A Recipe for CAC: Mosaic-based Generalized Loss for Improved Class-Agnostic Counting

TL;DR

It is discovered that the combination of mosaic augmentation with generalized loss is essential for addressing the aforementioned issue of CAC models to count objects of majority regardless of the references.

Abstract

Class agnostic counting (CAC) is a vision task that can be used to count the total occurrence number of any given reference objects in the query image. The task is usually formulated as a density map estimation problem through similarity computation among a few image samples of the reference object and the query image. In this paper, we point out a severe issue of the existing CAC framework: Given a multi-class setting, models don't consider reference images and instead blindly match all dominant objects in the query image. Moreover, the current evaluation metrics and dataset cannot be used to faithfully assess the model's generalization performance and robustness. To this end, we discover that the combination of mosaic augmentation with generalized loss is essential for addressing the aforementioned issue of CAC models to count objects of majority (i.e. dominant objects) regardless of the references. Furthermore, we introduce a new evaluation protocol and metrics for resolving the problem behind the existing CAC evaluation scheme and better benchmarking CAC models in a more fair manner. Besides, extensive evaluation results demonstrate that our proposed recipe can consistently improve the performance of different CAC models. The code is available at https://github.com/littlepenguin89106/MGCAC.

Figures (7)

• Figure 1: Comparison of CAC Models with Different Training Strategies in Real-World Images. Given the same query image with different references (annotated by yellow bounding boxes), (a) the state-of-the-art CAC models (e.g., BMNet shi2022represent, LOCA djukic2022low) adopting the standard training setting upon the FSC-147 dataset fail to distinguish the appearance of objects and gives wrong counts (i.e. the model does not fire at the objects of the same class as references on the query image, but the objects of majority. Noting that the dilation is applied on the density maps for best viewing). Conversely, (b) our suggested recipe, which utilizes novel technique of integrating Mosaic Augmentation (MA) and Generalized Loss (GL), enables the models to effectively discriminate different objects, thereby resulting in significantly better count prediction.
• Figure 2: More qualitative results of various CAC models upon real images. The existing state-of-the-art CAC models such as (b) LOCA djukic2022low and (c) CountTR liu2022countr have problems on either counting all objects in the query image (and completely disregarding the target objects showcased in reference images) or unintentionally detecting irrelevant objects. In contrast, our proposed MGCAC model, featuring the multi-class training scenario and the more feasible objective to CAC task, faithfully follows the guidance from the references to achieve superior results of counting.
• Figure 3: CAC Framework.

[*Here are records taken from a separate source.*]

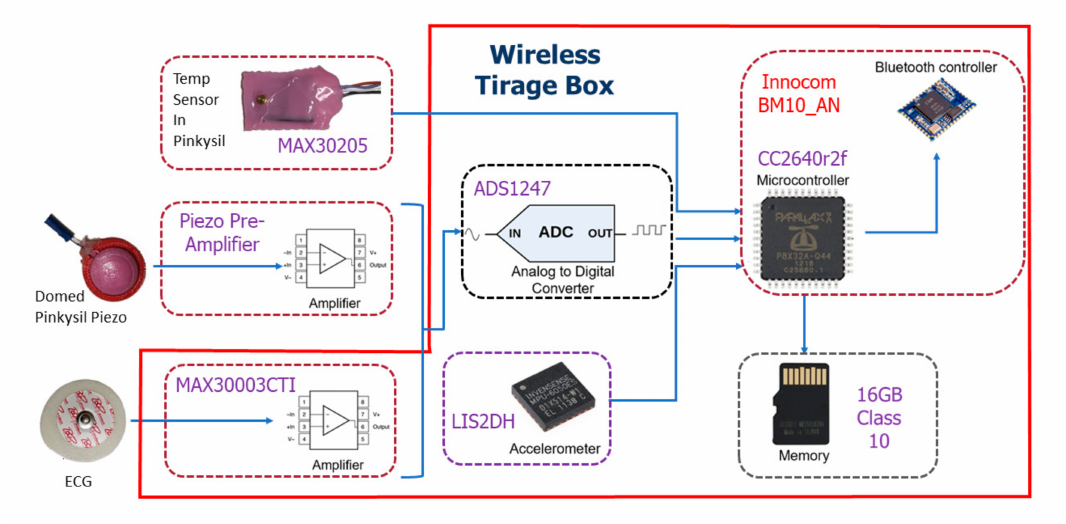
Figure 4. Proposed wireless triage device box with sensor frontends depicting the system architecture of data flow.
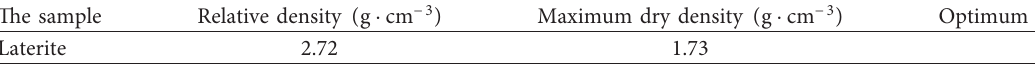
Table 2: Main physical parameters of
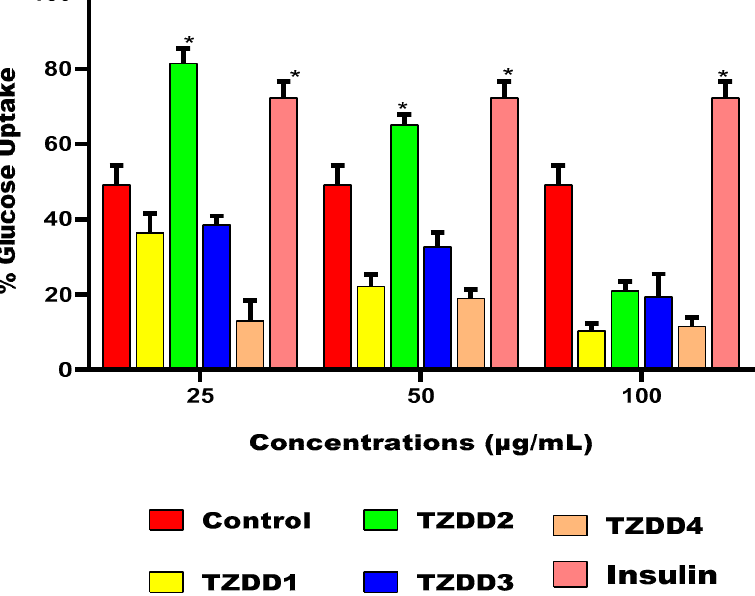
Figure 9. The results are represented in a clustered column. Data are presented as mean ± standard deviation values. The error bars correspond to the standard errors of the means, and asterisks (*) indicate a significant statistical difference relative to the control experiment ( p value ≤ 0.05).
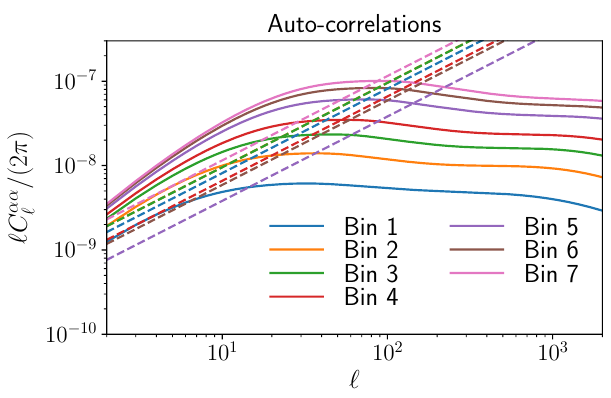
and the noise Figure 9. Theory angular power spectrum for the fiducial cos- (cid:96) mological parameters after the KL transform as a function of the multipole (cid:96) . The first eigenvalue has the darkest colour and con- tains most of the information, while the last eigenvalue has the lightest colour and is completely subdominant.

The general pipeline of CAC models consists of a feature extractor, matcher, and density head. Given a query image and $K$ reference images (i.e., $K$ = 3 in this diagram), the model learns to predict a density map for counting.
• Figure 4: Distribution of object count in FSC-147 test dataset. We split the test dataset into 10 bins. The x-axis is the count range of the corresponding bin, y-axis is the number of queries in log-scale.
• Figure 5: Mosaic evaluation. Given different references of the target class, the objective is to count the corresponding objects in the query.